C: Não tinha visto ainda o mural. O Wilis Graffiti e a Leila Cavalcante são os responsáveis pelo mural. Eles me mandaram uma foto. Foi gratificante ver o tamanho. Acho que quando você vê uma foto, não dá pra você ter uma noção de como é o mural, o muro em si. O muro não é reto, não é perfeito. Tem buraco, tem um monte de imperfeição, mas, mesmo assim, quando você vê de longe, é como se fosse uma foto. Então, foi um presente muito grande. Ainda mais agora no verão, cidade lotada. Foi um presente muito especial que o Wilis fez pra nós surfistas. Eu, Rodrigo Koxa, Adriano Mineirinho, Luiz Diniz e a Juliana Meneghel. Não tem nada melhor do que ser reconhecido na nossa própria cidade.


A temporada de 2019 foi de disputas acaloradas entre você e o Medina.Teve aquela bateria polêmica em Portugal e depois ele te rabeou na sua melhor onda em Pipeline. Foram duas baterias que dividiram opiniões. Como você encara isso? Acha positivo para sua carreira competir de igual para igual com um cara que é bicampeão mundial?


C: O Medina é um surfista que faz eu querer evoluir. Ele me faz querer ser um surfista melhor, me faz pensar fora da maneira que todo mundo pensa. Toda vez que eu to na água contra ele, é um aprendizado. Ele é aquele cara que é o melhor do mundo. É aquele cara que é difícil de ser batido. E, por algum motivo, eu sou o cara que consegue entrar debaixo da pele dele, incomodar ele na água. Isso é visível. Eu tento tirar todas as vantagens disso. Tanto é que nas nossas duas baterias foram polêmicas. Em Pipeline, ele é um cara que sempre faz 16, 18, e os scores da bateria foram bem baixos. Isso prova que a gente tava ali batalhando pra sobreviver. Eu adoro competir contra ele. Gosto mais de ganhar. Quero ter mais baterias como a de Margaret contra ele e vencer. Com certeza, ele é um cara muito difícil de vencer. Ele nunca erra. Nessas duas baterias que tive contra ele, mostrou que eu consigo dar umas alfinetadas nele na água, deixar ele desconfortável. É quase que uma luta quando você ta dentro da água. O surfe também pode ser um jogo, e você incomoda seu oponente, ele começa a ceder e você vence a bateria. Ele faz isso com todo mundo, e ninguém consegue fazer com ele. Tento tirar todas as oportunidades que tenho pra entrar no jogo dele e fazer ele sentir minha presença na água.

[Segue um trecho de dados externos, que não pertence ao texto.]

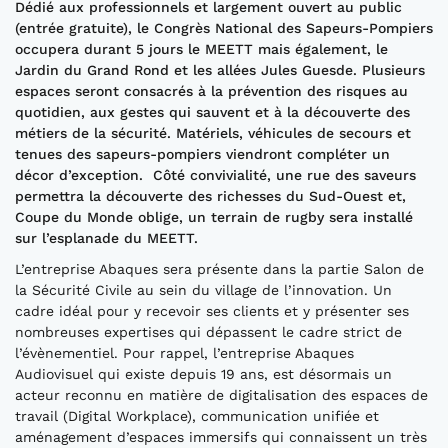
Dédié aux professionnels et largement ouvert au public
(entrée gratuite), le Congrès National des Sapeurs-Pompiers
occupera durant 5 jours le MEETT mais également, le
Jardin du Grand Rond et les allées Jules Guesde. Plusieurs
espaces seront consacrés à la prévention des risques au
quotidien, aux gestes qui sauvent et à la découverte des
métiers de la sécurité. Matériels, véhicules de secours et
tenues des sapeurs-pompiers viendront compléter un
décor d’exception. Côté convivialité, une rue des saveurs
permettra la découverte des richesses du Sud-Ouest et,
Coupe du Monde oblige, un terrain de rugby sera installé
sur l’esplanade du MEETT.
L’entreprise Abaques sera présente dans la partie Salon de
la Sécurité Civile au sein du village de l’innovation. Un
cadre idéal pour y recevoir ses clients et y présenter ses
nombreuses expertises qui dépassent le cadre strict de
l’évènementiel. Pour rappel, l’entreprise Abaques
Audiovisuel qui existe depuis 19 ans, est désormais un
acteur reconnu en matière de digitalisation des espaces de
travail (Digital Workplace), communication unifiée et
aménagement d’espaces immersifs qui connaissent un très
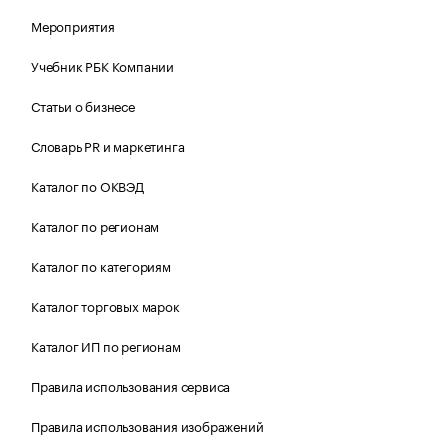
Мероприятия
Учебник РБК Компании
Статьи о бизнесе
Словарь PR и маркетинга
Каталог по ОКВЭД
Каталог по регионам
Каталог по категориям
Каталог торговых марок
Каталог ИП по регионам
Правила использования сервиса
Правила использования изображений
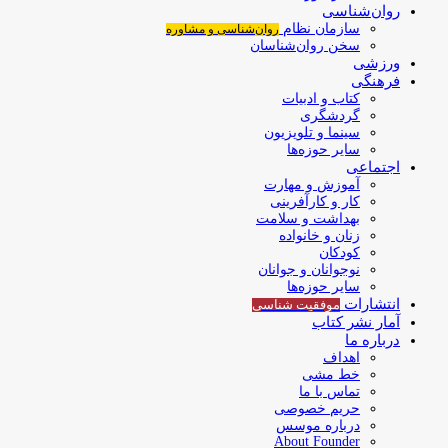
روان‌شناسی
سازمان نظام
روان‌شناسی و مشاوره
سخن روان‌شناسان
ورزشی
فرهنگی
کتاب و ادبیات
گردشگری
سینما و تلویزیون
سایر حوزه‌ها
اجتماعی
آموزش و مهارت
کار و کارآفرینی
بهداشت و سلامت
زنان و خانواده
کودکان
نوجوانان و جوانان
سایر حوزه‌ها
انتشارات
موفقیت‌ شناسی
آمار نشر کتاب
درباره ما
اهداف
خط مشی
تماس با ما
حریم خصوصی
درباره موسس
About Founder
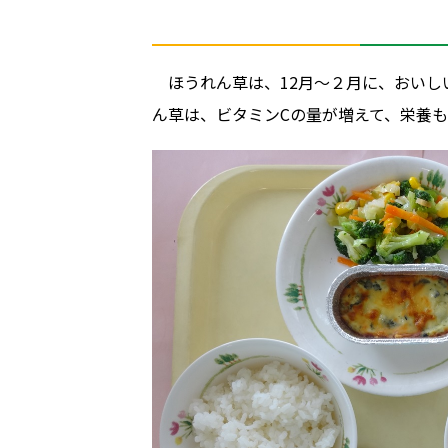
ほうれん草は、12月～２月に、おい
ん草は、ビタミンCの量が増えて、栄養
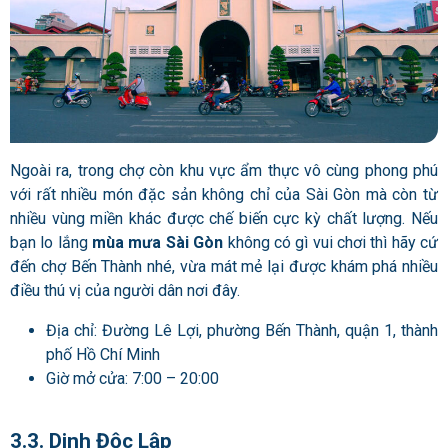
Ngoài ra, trong chợ còn khu vực ẩm thực vô cùng phong phú
với rất nhiều món đặc sản không chỉ của Sài Gòn mà còn từ
nhiều vùng miền khác được chế biến cực kỳ chất lượng. Nếu
bạn lo lắng
mùa mưa Sài Gòn
không có gì vui chơi thì hãy cứ
đến chợ Bến Thành nhé, vừa mát mẻ lại được khám phá nhiều
điều thú vị của người dân nơi đây.
Địa chỉ: Đường Lê Lợi, phường Bến Thành, quận 1, thành
phố Hồ Chí Minh
Giờ mở cửa: 7:00 – 20:00
3.3. Dinh Độc Lập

Você faria a mesmo que ele, a interferência em Pipe, com outro adversário?


C: Eu não faria o que ele fez e nunca nem pensei que isso fosse possível. O que ele fez em Pipeline, ele jogou dentro da regra, ele sabia da regra. Quem mandou ele fazer aquilo, foi o padastro, na areia. Eu consegui ouvir ele falando pra ele entrar na minha onda, só que eu não estava entendendo porque eu nunca vi essa técnica antes. Mas ele fez o que tinha que fazer pra vencer. Eu nunca vi, por isso, nem consegui me preparar. Se eu usasse essa mesma técnica que ele usou na minha bateria, eu teria vencido, porque eu ia bloquear o 4 dele, e ter pego a última onda e ter feito 2. Eu acho que, no final das contas, foi uma atitude meio anti-esportiva e acho que isso causou muita polêmica no mundo do surfe, não só pros gringos, mas também a brasileirada que gosta e acompanha o surfe e questionou a atitude. Mas é isso. Tem que fazer o que tem que fazer pra ganhar. Ele fez isso e serve de lição. Mas acho que a WSL vai mudar as regras por conta disso, pra ter uma punição se acontecer isso.